Cronaca
Messina – Sono dodici gli imprenditori raggiunti dalle misure cautelari eseguite dai carabinieri del Nucleo investigativo del Comando provinciale di Messina nell’ambito di una inchiesta coordinata dalla Procura. Ai domiciliari finiscono in sei, per altri sei è scattato il divieto temporaneo di contrattare con la Pubblica amministrazione.
Il provvedimento, firmato dal gip Arianna Raffa al termine della fase degli interrogatori preventivi, ridimensiona però uno degli aspetti centrali dell’impostazione accusatoria: il giudice ha infatti escluso per tutte le contestazioni l’aggravante della cosiddetta agevolazione mafiosa e ha riqualificato il reato associativo come associazione per delinquere semplice.
Ai domiciliari sono finiti: Francesco Scirocco, 61 anni, imprenditore di Gioiosa Marea; Gaetano Busà di Messina, 50 anni; Sebastianella Basile Calandra di Messina, 60 anni; Domenico Logozzo di Reggio Calabria, 60 anni; Michele Scaffidi Caruso di Patti, 58 anni e Carmelo Munafò di Barcellona, 46 anni. Per Scirocco, Busà, Calandra, Logozzo e Scaffidi Caruso il gip contesta, a vario titolo, l’associazione per delinquere, mentre per Munafò resta l’ipotesi di riciclaggio, anch’essa riqualificata.

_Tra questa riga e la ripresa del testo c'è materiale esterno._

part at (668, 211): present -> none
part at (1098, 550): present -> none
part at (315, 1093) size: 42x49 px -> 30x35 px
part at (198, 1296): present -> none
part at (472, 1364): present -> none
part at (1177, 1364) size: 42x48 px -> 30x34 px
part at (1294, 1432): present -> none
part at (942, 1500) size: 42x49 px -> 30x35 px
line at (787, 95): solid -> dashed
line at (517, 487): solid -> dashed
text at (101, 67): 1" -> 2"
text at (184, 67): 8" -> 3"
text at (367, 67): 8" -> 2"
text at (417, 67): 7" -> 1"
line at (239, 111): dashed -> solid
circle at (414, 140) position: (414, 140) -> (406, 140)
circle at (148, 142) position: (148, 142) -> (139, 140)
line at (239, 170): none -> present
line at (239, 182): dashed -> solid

Divieto temporaneo di contrattare con la Pubblica amministrazione per: Angelo Barbetta di Cosenza, 44 anni; Emanuele Bonfiglio (Messina), 50 anni; Giovanni e Saverio Iaquinta di San Salvatore in Fiore (CS), rispettivamente 34 e 62 anni; Massimo Piscitello di Sant’Agata di Militello, 50 anni e Carmine Sepe di Napoli, 46 anni. Per la Procura, i dodici imprenditori avrebbero fatto parte, con ruoli differenti, di un sistema capace di condizionare l’esecuzione di numerosi appalti pubblici.
Oltre a una gestione illegale, attraverso i subappalti controllati da un imprenditore mafioso, l’associazione, che per anni ha controllato diversi lavori pubblici nell’isola scoperta dai carabinieri di Messina, avrebbe commesso frodi pericolose per la sicurezza pubblica.
L’inchiesta, ha accertato l’installazione nelle gallerie di impianti di illuminazione non conformi al capitolato d’appalto, e l’impiego, sui cavalcavia, di impermeabilizzanti scadenti e non accettati dalla direzione dei lavori; oltre all’uso sistematico di manodopera irregolare.
Gli investigatori hanno scoperto che, per nascondere la provenienza illecita del denaro incassato dagli appalti pubblici, l’organizzazione si serviva anche di un circuito di autoriciclaggio basato su una serie di fatture fittizie, emesse dal gestore di una stazione di servizio per operazioni di forniture di carburante inesistenti.
Le ditte complici disponevano bonifici tracciati a favore del distributore, simulando l’approvvigionamento di carburante per i mezzi d’opera. Una volta ricevuto l’accredito, il gestore del distributore restituiva in contanti la somma, decurtata di una provvigione, mentre i vertici dell’organizzazione, che avevano ricevuto il denaro, lo reimpiegavano anche per pagare in nero le maestranze e i collaboratori. Il flusso finanziario fittizio accertato ammonta a circa 377mila euro.